With Ukrainians ? And regarding your emoji, how on God’s green earth is an ironclad (and getting stronger) Russia-China alliance off-topic ? Because it keeps you up nights ?
Then clarify what you meant. The post I quoted seemed to suggest that the threat from China was as imaginary as the threat from Russia.
I'm sorry your attention span is so short. We covered this already. An "ironclad" alliance is exemplified by the British sending in troops to support the United States in Iraq and Afghanistan. China has shown no interest in sending troops to Ukraine. Therefore, the Russia-China alliance is not ironclad. It is not even tin-clad or plastic-clad. It is closer to being a crap-clad alliance. It smells bad, and even a modest rainstorm will erase all memory of it. The fact that it is developing a stronger smell is of no consequence to international affairs.
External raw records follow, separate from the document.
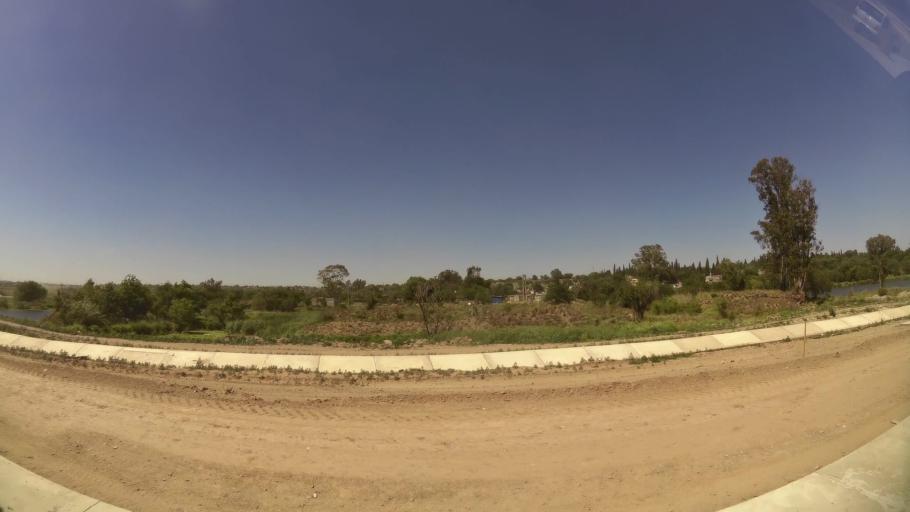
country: AR
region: Cordoba
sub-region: Departamento de Capital
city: Cordoba
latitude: -31.4081
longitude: -64.1241
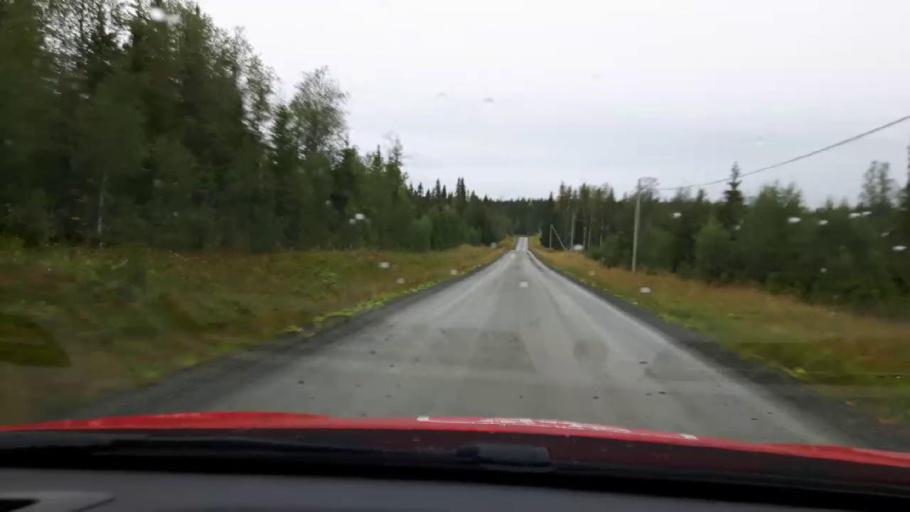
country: SE
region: Jaemtland
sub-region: Are Kommun
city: Are
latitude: 63.4387
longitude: 12.8074
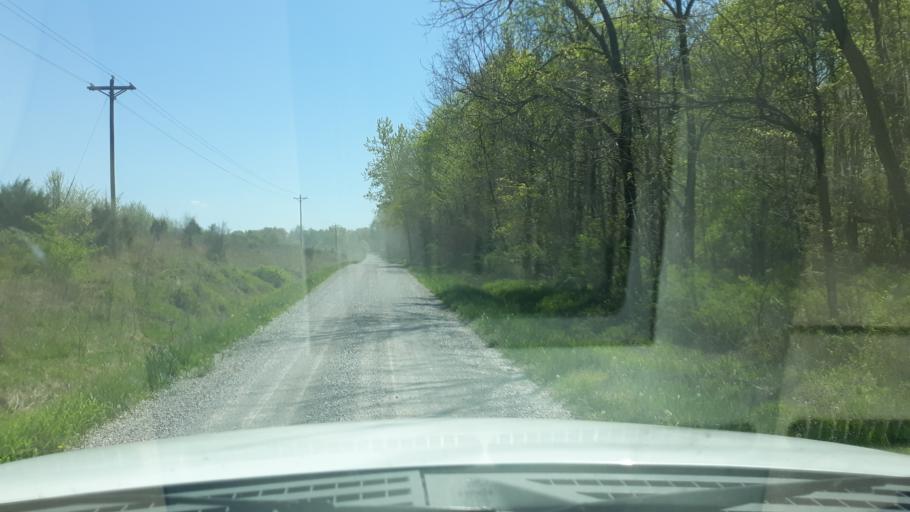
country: US
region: Illinois
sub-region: Saline County
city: Harrisburg
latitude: 37.8738
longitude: -88.6421
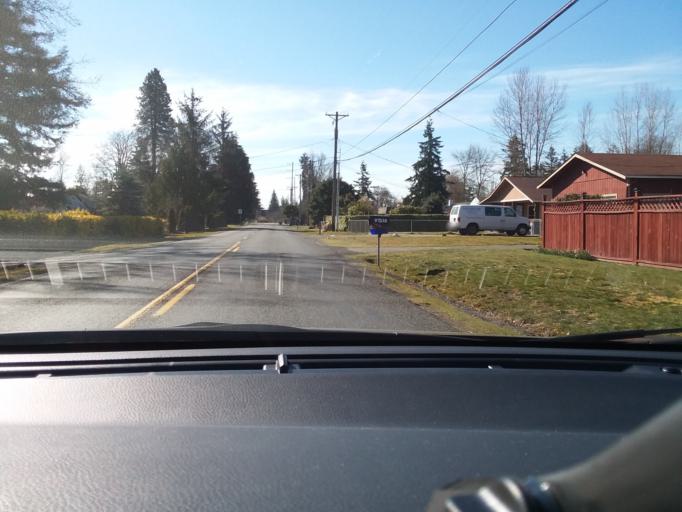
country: US
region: Washington
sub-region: Pierce County
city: Midland
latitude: 47.1719
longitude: -122.3972
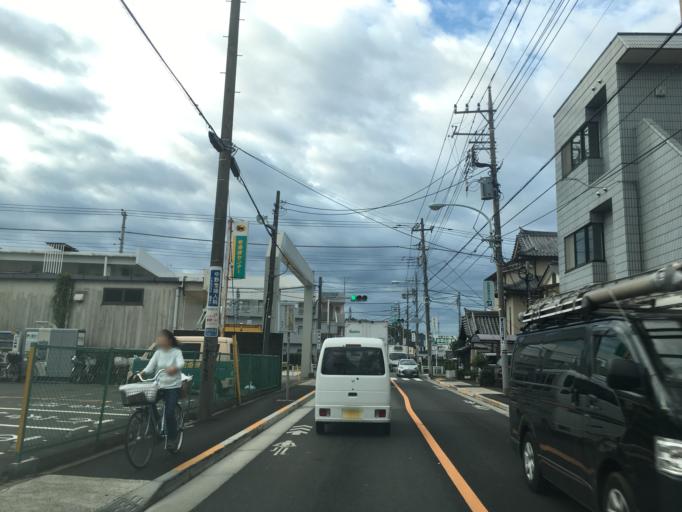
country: JP
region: Tokyo
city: Kokubunji
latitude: 35.7264
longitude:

The threat of China engaging us directly, in hot warfare, is pretty slim. At the very least, it pails in comparison to the suicidal trajectory we are on (imo, at Beijing’s prompting). So you and @chemgator figure we need to save the world from big, bad (LMAO!) Russia (who can't get past more than half the width of Florida, after 2 years of conventional warfare...), and worry about preserving a world order, where countries respect one another's borders... Begs the question though...will that order be preserved, after our economy collapses due to our drunken sailor spending at such a historical pace and scale? (Note-we added 2 billion in debt, in less than 12 hours). We going to be able to police the planet when we're broke?